Is there some way of measuring the spare queueing capacity of the path, perhaps by periodic probing? To define "small" in a way that's meaningful to the path, we'd be looking at a burst that can be queued in the network without causing excessive delay or queue overflow/loss. Using "1/2 second" or "20%" seems too arbitrary. 

> JS Interface:
> 
> We need to tell the application about bandwidth changes, and give it the
> option of making choices, both in the allocation of bits among the various
> streams of data, and of the actual streams themselves (adding or shutting
> down streams, or switching modes (mono/stereo, codecs possibly, etc)).  If
> the application doesn't care to make a choice we'll do it for them.  We'll
> also want the JS application to be able to affect the congestion-control
> status of the data channels, so it could take bits from the data channels
> without engendering a tug-of-war and temporary over-bandwidth/buffering.
> 
> There are inherent delays to some of these actions by the app, and in an
> over-bandwidth case we need to reduce bandwidth *now*, so we may want to
> have the "I'm over-bandwidth" case start by automatically reducing
> bandwidth if possible, and inform the JS app of the reduction and let it
> rebalance or change the details or nature of the call.
> 
> We could use some good straw-men proposals for an API here to the JS code.

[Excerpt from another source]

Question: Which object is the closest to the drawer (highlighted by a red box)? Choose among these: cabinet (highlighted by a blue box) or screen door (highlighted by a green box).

The right model might be for the application to communicate policy for how to adapt, which the browser then implements. Putting Javascript in the congestion control loop is a concern because of the slow response, which runs the risk of causing oscillation. If we can let the browser run the rate adaption mechanism that's more likely to be stable, and leave the slower Javascript to make the decision about adaptation policy.


-- 
Colin Perkins
http://csperkins.org/